**Okuma metni**
·····

| Posta

‘GEREĞİNİ RİCA EDERİM…‘

Yıllardır ülkemizde devlet dairelerindeki bürokratlara, bürokrat yardımcılarından daire başkanlarına, personelden vatandaşlara, sivil toplum örgütlerine, çeşitli özel kurumlara gönderilen her yazının sonunda şu yazar: Gereğini rica ederim.

Baktığınızda, sadece ilgili devlet memurunun adı ve soyadı vardır. Aslında olması gerektiği gibi ‘Saygılarımla’, ‘Dostane selamlarımla’, ‘Hayırlı günler dileklerimle’ gibi ibare yoktur. Bu gibi insani ibareleri koymamak da devletimizde dönem dönem çeşitli görevlere gelenlere ayrı hava verir. O koltukta bulundukları sürece kendilerini halkın, vatandaşların üstünde ve onların amiri görürler.

Diğer ülkeler

Diğer ülkeleri incelediğimizde birçok ülkede devlet dairelerinde bu tip yazışmalarda ilgili memur, başkan, her kim ise isminden önce ‘Saygılarımla’ veya ‘Dostane selamlarımla’ yazar. Bizde ise, bu nezaket ve insanlık göstergesi olan ibareleri KULLANMAMAK artık rutin hale geldi. Ve adeta devlet dairelerinde çalışanlar, ilgili özel kurumlara, sivil toplum örgütlerine gönderdikleri yazılarda, kendilerine sorulan soruya cevap verirken dahi bir üstünlük göstergesi sergiliyorlar.

·····

**Toplanan veriler**
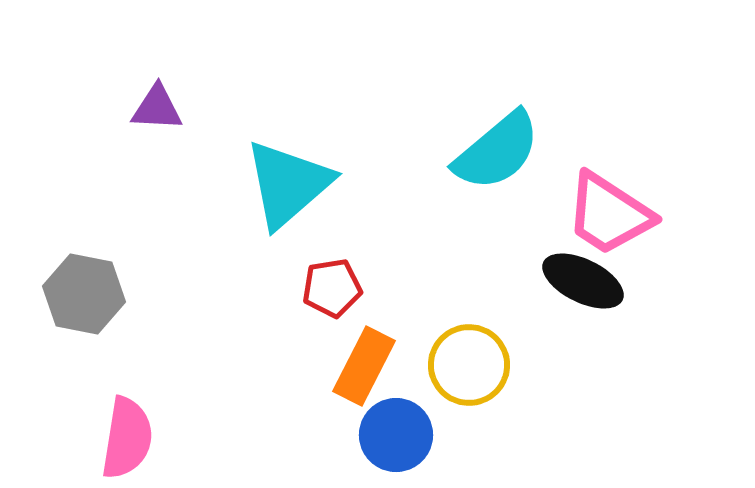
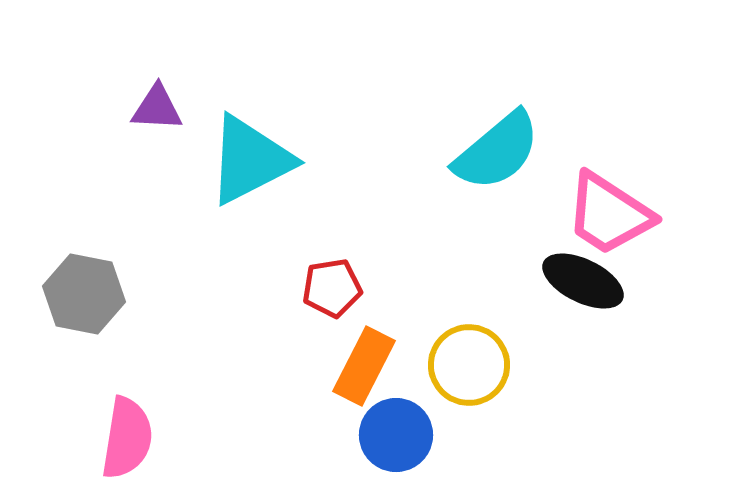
cyan triangle: moved 38 px left, 24 px up; rotated 14 degrees clockwise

·····

**Alıştırma yönergesi**
Resmî yazışmaların sonundaki "Gereğini rica ederim" ifadesini eleştiren yukarıdaki yazıyı son cümlesinden sonra kaldığı yerden alıp sürdürün.

**Alıştırma yanıtı**
Üniversitelerimiz

Bildiğiniz gibi üniversitelerimiz devlet kurumu değil. Onların başındaki rektörler, dekanlar da öğretim görevlisi. Türkiye Engelliler Spor Yardım ve Eğitim Vakfı olarak yüzlerce engelli öğrencimize burs veriyoruz. Üniversitelerimizin öğrenci işlerine de yazı yazılarak, bu konudaki taleplerin tarafımıza bildirilmesini rica ediyoruz. Bu bilgiler geliyor. Altında imzalar Rektör, Rektör Yardımcısı, Prof… Mektubun sonunda ‘Gereğini rica ederim’ yazıyor. Bir üniversite dekanı veya rektörü, sivil toplum örgütüne gereğini rica edemez. Bunun anlamı kibarca “Bunu yap” demektir.

Nezaket için…

Kaldı ki yine herhalde devlet kurumlarından gelen alışkanlıkla altında ‘Saygılarımla’ sözü yoktur. Ama o sivil toplum örgütleri, üniversitelere yazdıkları zaman ‘Saygılarımla’ ibaresini ilave derler. Çünkü bu nezakettendir. Peki bu rektörlerimizin, yardımcılarının kendilerini sivil toplum örgütlerinin üzerinde görmesinden mi kaynaklanıyor acaba? Sonra o öğretim üyelerimiz emekli oldukları zaman, kendileri ile ilgilenilmesi için çevrelerine, sivil toplum örgütlerine, görev başında yazdıkları yazılarda sergiledikleri tavrın aksine yumuşak davranırlar. Öğretici durumuna geçerler. Koltuk sahibiyken yaptıkları nedir? İnsanları hor görmek!!!

Sevgide serbestlik saygıda mecburiyet

Bu durumun devlet kurumlarından başlamak üzere değişmesi gerekir. Çünkü devletin tüm kurumlarında çalışan her birey kendi vatandaşlarına saygı göstermek mecburiyetindedir. Bu saygı da, o anda görevde olan devlet yetkilileri tarafından ifade edilir. Her şeyi Sayın Cumhurbaşkanımıza yüklemeye, ondan yardım istemeye alıştık. Belki bu konuda da yine Sayın Cumhurbaşkanımız Recep Tayyip Erdoğan bir çözüm bulur. Ve milletçe ‘Sevgide serbestlik saygıda mecburiyet olduğunu’ bir kez daha hatırlarız.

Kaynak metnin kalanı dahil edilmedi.